The structural family therapy was specifically founded on a paradigm that was established by Talbot Parsons in the year 1954. This model is believed to hold a very high structural and functional family view, a characteristic that has been considered to entail a functional family engaged in the establishment of clear and specific roles for men and women within nuclear families, ascribing standards that it deems most preferable for these two genders (Broderick & Weston, 2009). Family therapy tends to give significance to the structure and organization of families as social units, with the aim of addressing any of the emotional and psychological needs of these same families. The structural family therapy as developed by Salvador Minuchin has been shown to be the most efficient and reliable intervention strategy. Within a healthy family, the parent-children boundary seems to be clear and semi-diffuse and in the process, permits the parents to efficiently and closely interrelate together with a significant level of power in consult among themselves the approaches and the parenting objectives. 

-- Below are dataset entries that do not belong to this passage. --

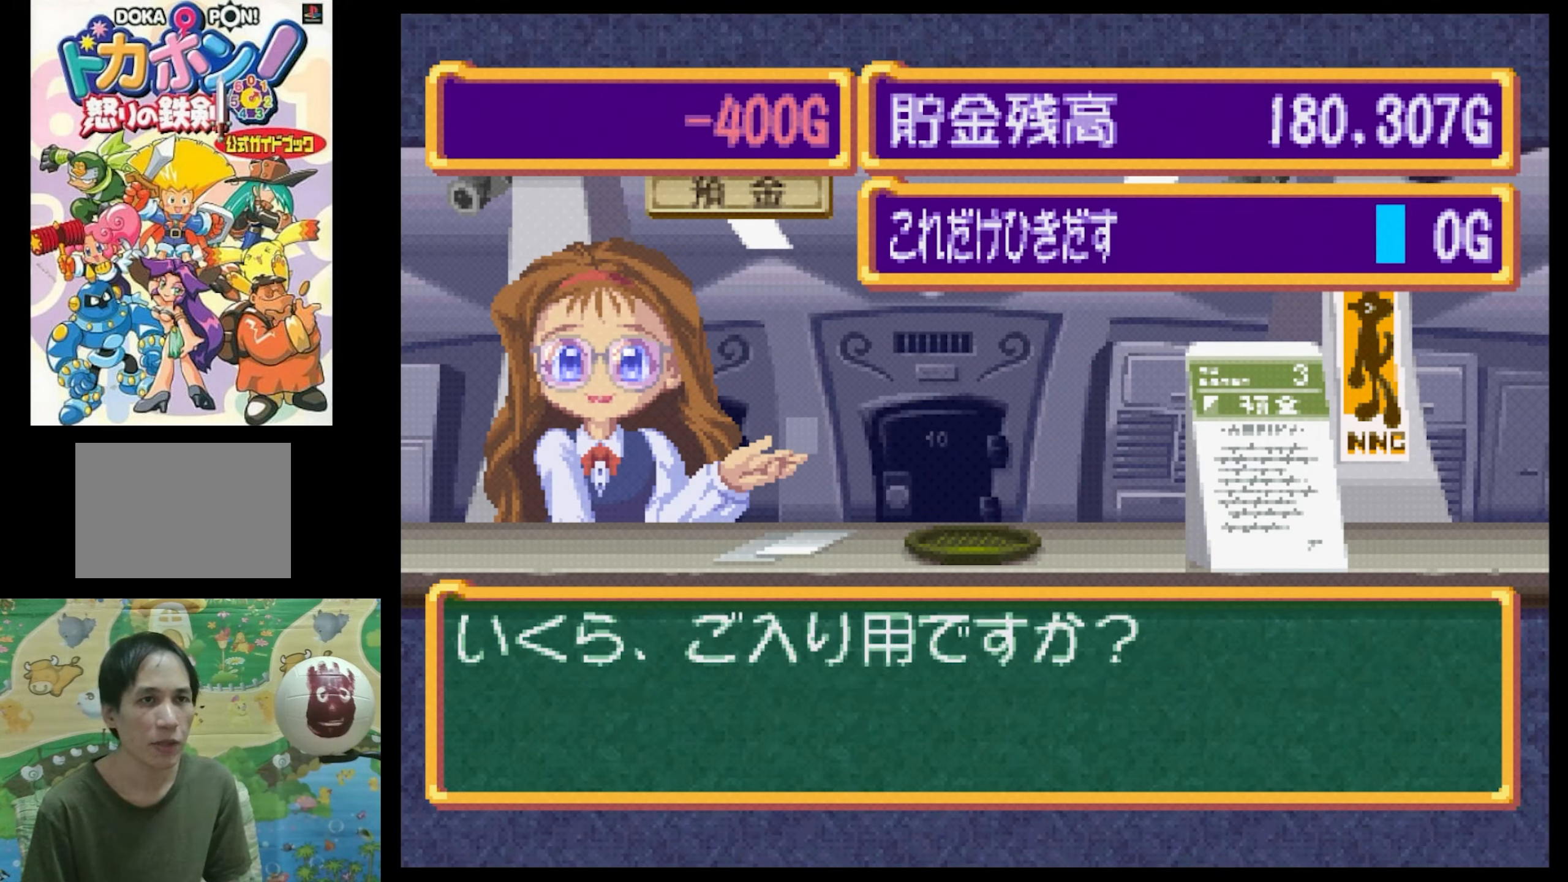
{"buttons": [], "events": [[134, "DPAD_LEFT", "up"]]}
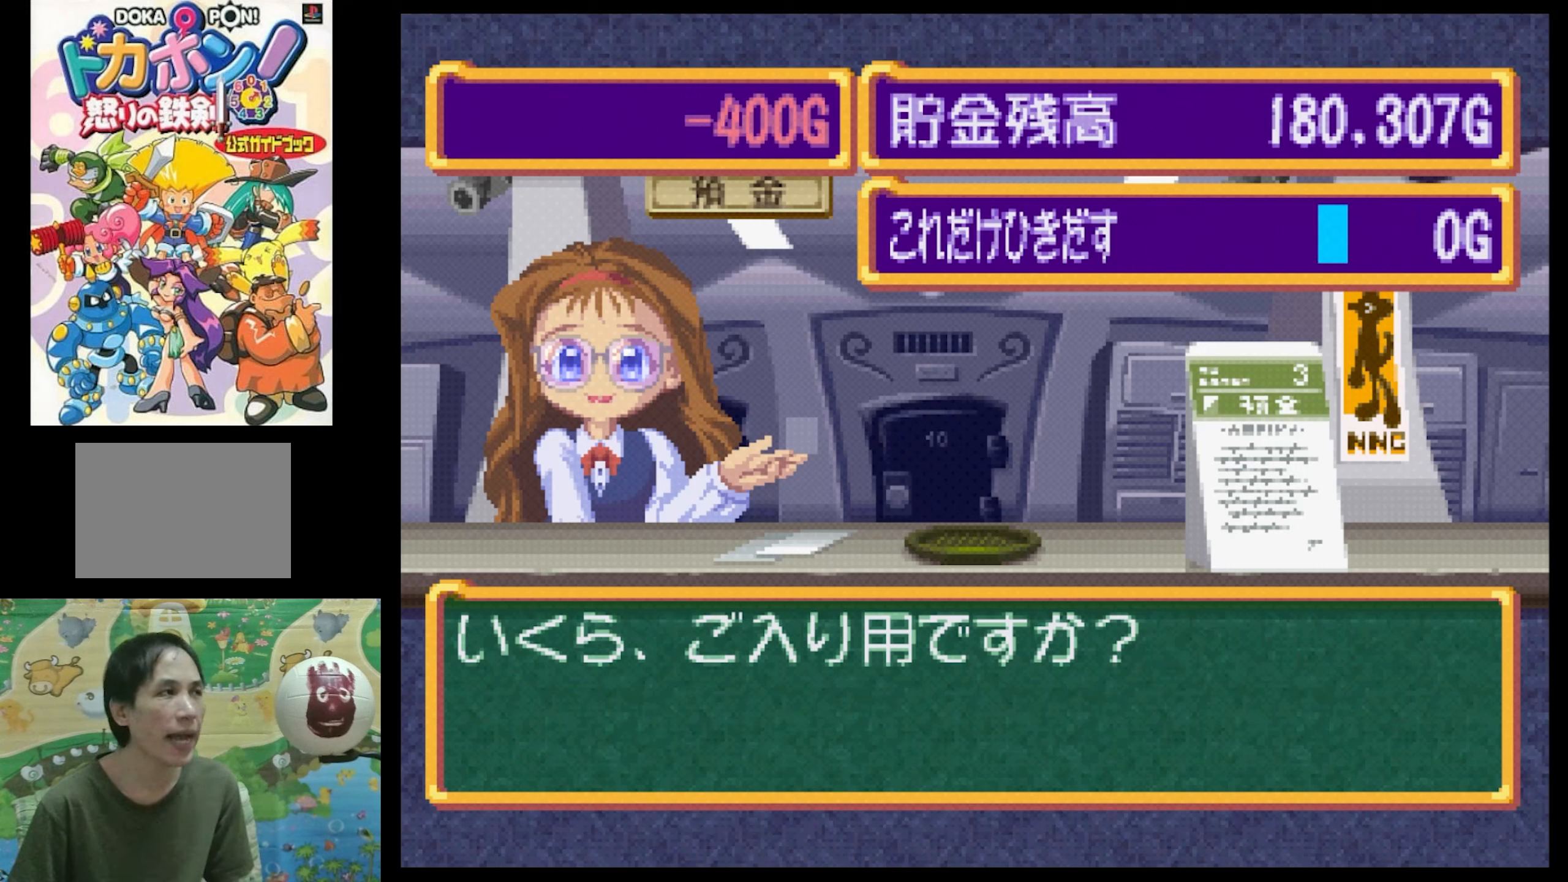
{"buttons": [], "events": []}
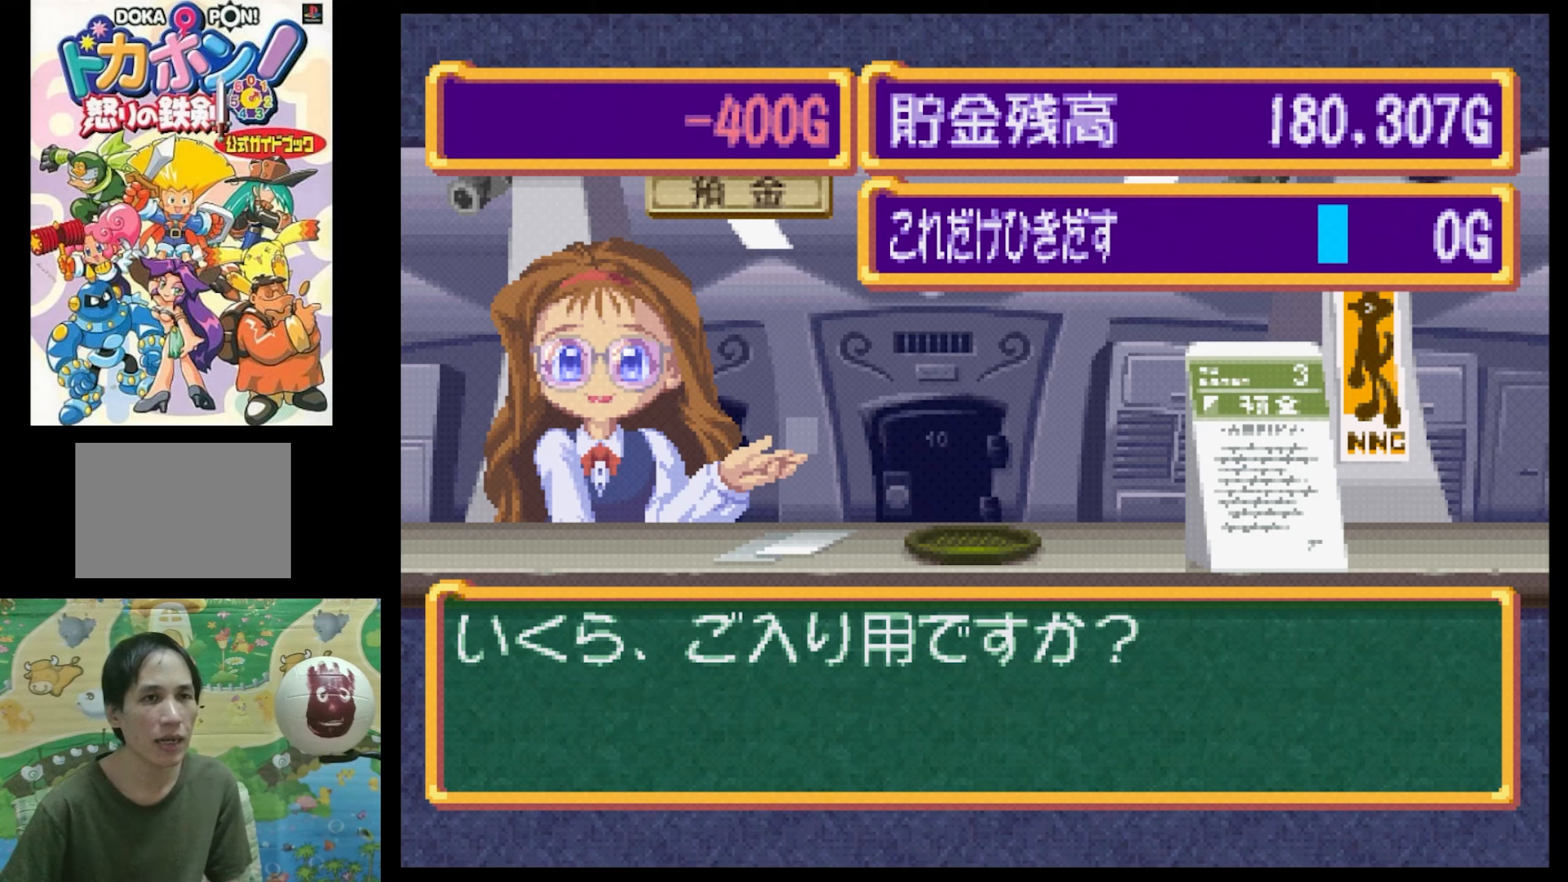
{"buttons": [], "events": []}
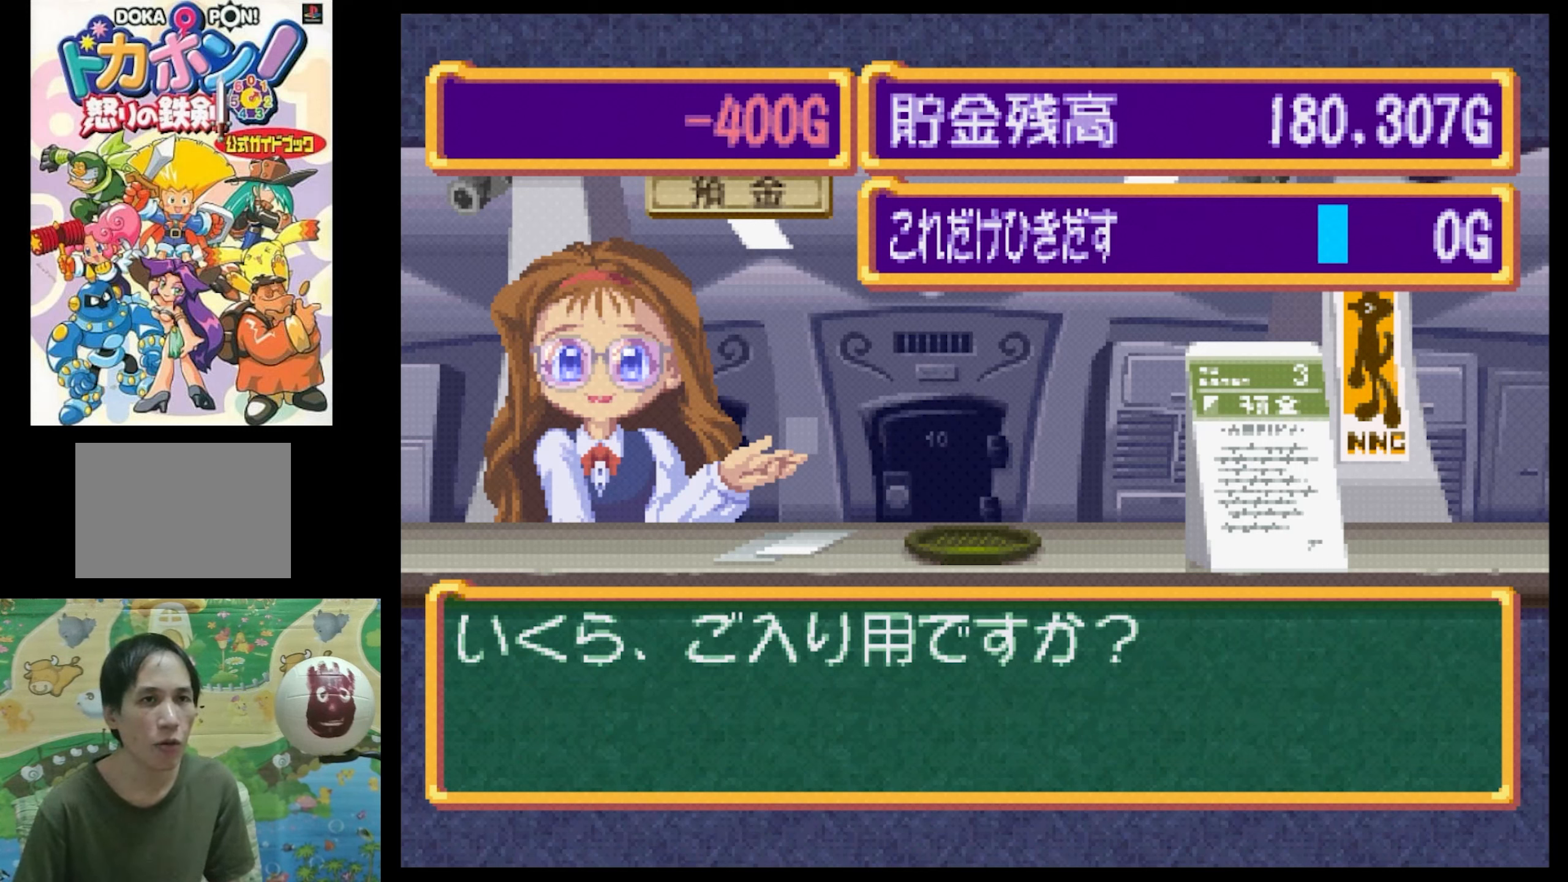
{"buttons": [], "events": []}
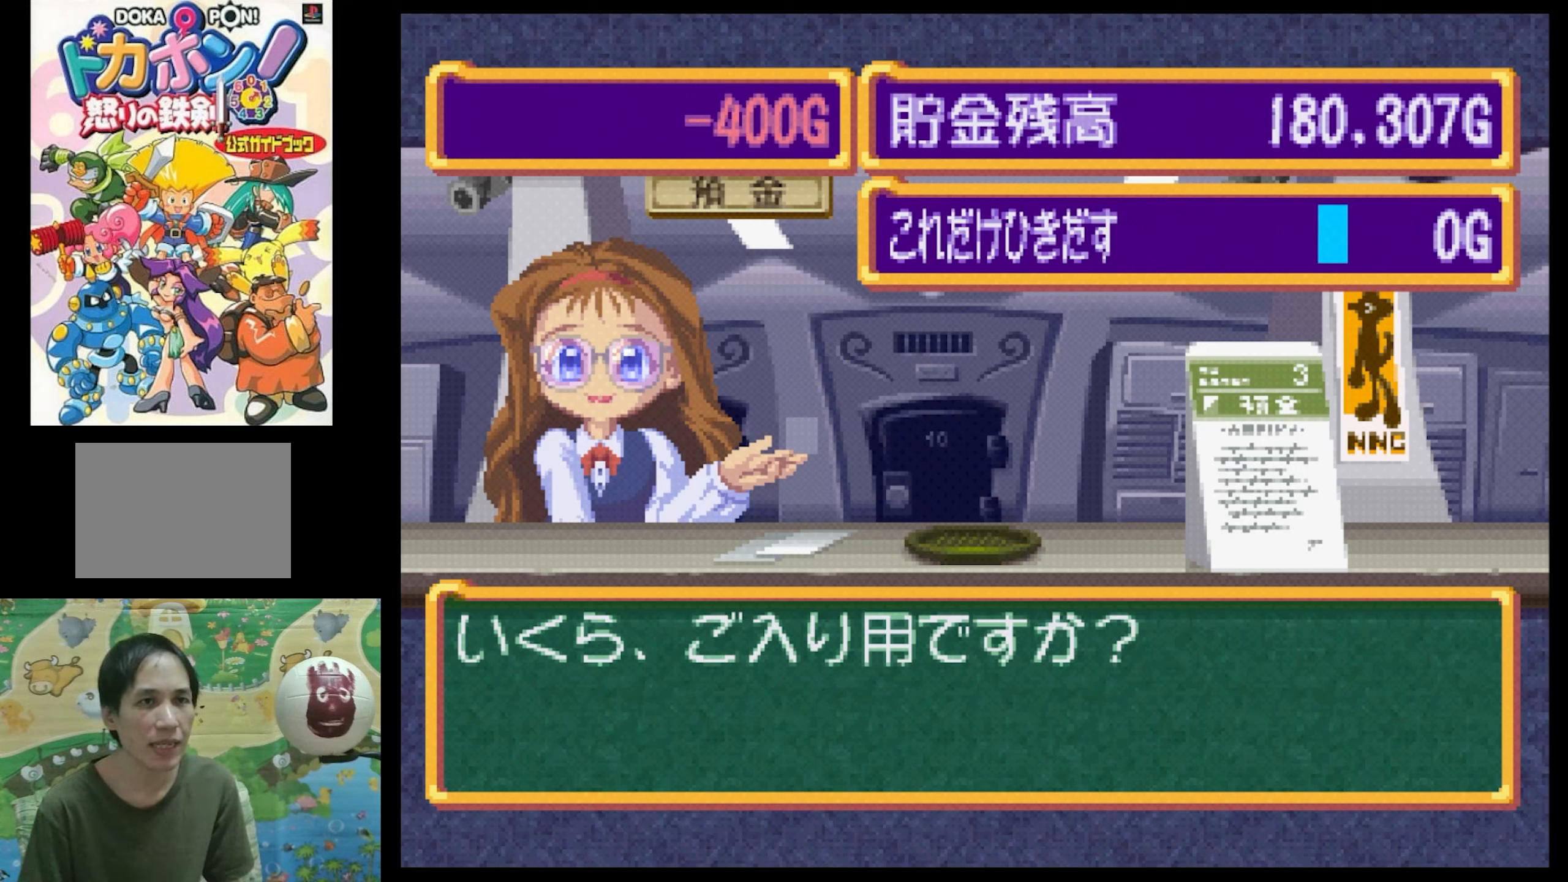
{"buttons": [], "events": [[50, "DPAD_LEFT", "down"], [217, "DPAD_LEFT", "up"]]}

Despite the fact that structural family therapy is not as famous as the rest of the commonly used therapies including the psychoanalysis and psychotherapy, research has established that it is quite useful. Problems within a family system have the potential to make the system stop developing, for example, the psychological issues that members of the family experiences have the ability to interrupt the entire family procedure of evolution. According to Szapocznik & Williams, (2000), structural family therapy tends to place significance importance on the aspect of the family structure rather than on the problems of an individual. Therefore, it implies that a person’s problem often gets amplified as a result of the family’s communication and structure. Therefore, structural family therapy is highly suitable when it comes to solving various flaws founded within the communication and structure of the family with the aim of restoring the normal functioning of the family system. As one of the open systems, the family is simply exposed to the adjacent environmental settings (Santisteban, Coatsworth, Perez-Vidal, Kurtines, Schwartz, LaPerriere & Szapocznik, 2003). This point towards the direction that the members of the family might entirely be considered as the creators of the shape of their families since particular regulation might be established by the closest reference groups or even the broader cultural aspects. The major concept of the structural therapy that plays a significant role in understanding this concept includes the structures of the family, the boundaries and the family subsystems.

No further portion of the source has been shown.